Intervention de Julien Bargeton

Réunion du 19 novembre 2018 à 16h00
Projet de loi de finances rectificative pour 2018 — Discussion d'un projet de loi

Photo de Julien BargetonJulien Bargeton :

Madame la présidente, monsieur le ministre, monsieur le président de la commission des finances, monsieur le rapporteur général, mes chers collègues, ce projet de loi de finances rectificative pour 2018 est bien une innovation attendue et positive dans notre procédure budgétaire.

La nécessaire remise en ordre des comptes publics passe aussi par des adaptations des manières d’élaborer, d’autoriser, d’évaluer les textes budgétaires. Le sujet est sans doute moins médiatique que d’autres, mais il atteste en tout cas de la volonté du Gouvernement de transformer le pays et de financer chaque politique publique.

Les collectifs de fin d’année vintage n’étaient pas des jardins à la française, c’est le moins que l’on puisse dire ! Alors que ces textes étaient censés s’intéresser exclusivement à l’exercice en cours, des dispositions fiscales ne manquaient pas d’y fleurir, du fait tant des gouvernements, qui saisissaient souvent une occasion de rattrapage, que des parlementaires eux-mêmes, qui faisaient parfois un baroud d’honneur. Cela explique l’inflation du nombre d’articles dans les textes de ce genre : 96 dans le second collectif budgétaire pour 2017, quelque 149 dans le collectif pour 2016 et 123 dans le collectif pour 2015. On était loin de l’épure d’un Giacometti et plus proche d’un Botero !

De plus, il n’était pas rare que, du fait de la faiblesse des crédits votés en loi de finances initiale, les collectifs budgétaires soient assortis, pour répondre aux dépenses urgentes de l’État, de décrets d’avance qui, juridiquement, imposaient un vote de la représentation nationale. Pour la première fois depuis 1985, le Gouvernement a décidé de rompre avec ces pratiques : le texte ne comporte ni mesures fiscales ni décrets d’avance, ce qui a une portée politique particulière, a fortiori avant la reprise sereine des débats sur nos institutions l’an prochain.

Le Gouvernement, qui s’est déjà employé à réduire la réserve de précaution ou à constituer des provisions spécifiques visant à faire face à tel aléa en cours de gestion, s’astreint à une exigence particulière. Il exprime ainsi son respect envers le Parlement, saisi de l’intégralité des ouvertures et des annulations de crédits budgétaires soumises à son autorité.

== TRAVAIL DEMANDÉ ==
A: Relevez toutes les personnes auxquelles l'orateur s'adresse au début de l'intervention de Julien Bargeton.
B: D'après l'intervention de Julien Bargeton, combien d'articles comptait le collectif budgétaire pour 2016 ?
C: Recopiez fidèlement le passage de l'intervention de Julien Bargeton qui va de « Madame la présidente, monsieur » jusqu'à « chaque politique publique. ».
Le matériel qui suit n'est pas utile pour cet exercice.

== MATÉRIEL EXTRAIT ==
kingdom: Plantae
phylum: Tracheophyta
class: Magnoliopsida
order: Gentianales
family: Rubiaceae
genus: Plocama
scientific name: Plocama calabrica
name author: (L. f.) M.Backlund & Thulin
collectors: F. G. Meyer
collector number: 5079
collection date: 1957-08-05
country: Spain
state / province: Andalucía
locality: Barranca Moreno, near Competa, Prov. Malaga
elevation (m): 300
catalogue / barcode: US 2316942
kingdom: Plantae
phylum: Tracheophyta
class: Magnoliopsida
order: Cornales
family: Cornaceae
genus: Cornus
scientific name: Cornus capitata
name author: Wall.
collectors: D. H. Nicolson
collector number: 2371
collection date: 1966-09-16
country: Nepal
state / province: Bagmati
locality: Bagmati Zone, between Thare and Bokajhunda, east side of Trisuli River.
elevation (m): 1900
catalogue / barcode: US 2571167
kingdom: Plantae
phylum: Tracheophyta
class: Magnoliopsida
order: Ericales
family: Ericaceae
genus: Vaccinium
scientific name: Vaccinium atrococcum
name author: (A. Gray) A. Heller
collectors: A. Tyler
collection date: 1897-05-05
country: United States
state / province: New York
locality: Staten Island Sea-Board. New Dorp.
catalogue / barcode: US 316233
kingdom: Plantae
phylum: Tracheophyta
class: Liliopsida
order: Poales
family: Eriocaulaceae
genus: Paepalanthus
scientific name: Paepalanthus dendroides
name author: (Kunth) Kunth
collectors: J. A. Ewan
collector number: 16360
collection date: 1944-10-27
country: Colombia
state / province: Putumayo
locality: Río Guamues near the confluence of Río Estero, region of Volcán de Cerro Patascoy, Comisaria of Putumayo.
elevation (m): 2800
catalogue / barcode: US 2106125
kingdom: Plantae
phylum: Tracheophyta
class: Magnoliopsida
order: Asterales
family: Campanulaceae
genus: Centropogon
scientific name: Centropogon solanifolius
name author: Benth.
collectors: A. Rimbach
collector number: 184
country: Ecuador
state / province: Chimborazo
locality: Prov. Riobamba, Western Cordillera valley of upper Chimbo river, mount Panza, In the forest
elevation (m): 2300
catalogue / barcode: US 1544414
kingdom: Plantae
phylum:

== RÉPONSES ATTENDUES ==
A:
- Madame la présidente
- monsieur le ministre
- monsieur le président de la commission des finances
- monsieur le rapporteur général
- mes chers collègues

B: Quelque 149 articles.

C:
Madame la présidente, monsieur le ministre, monsieur le président de la commission des finances, monsieur le rapporteur général, mes chers collègues, ce projet de loi de finances rectificative pour 2018 est bien une innovation attendue et positive dans notre procédure budgétaire.

La nécessaire remise en ordre des comptes publics passe aussi par des adaptations des manières d’élaborer, d’autoriser, d’évaluer les textes budgétaires. Le sujet est sans doute moins médiatique que d’autres, mais il atteste en tout cas de la volonté du Gouvernement de transformer le pays et de financer chaque politique publique.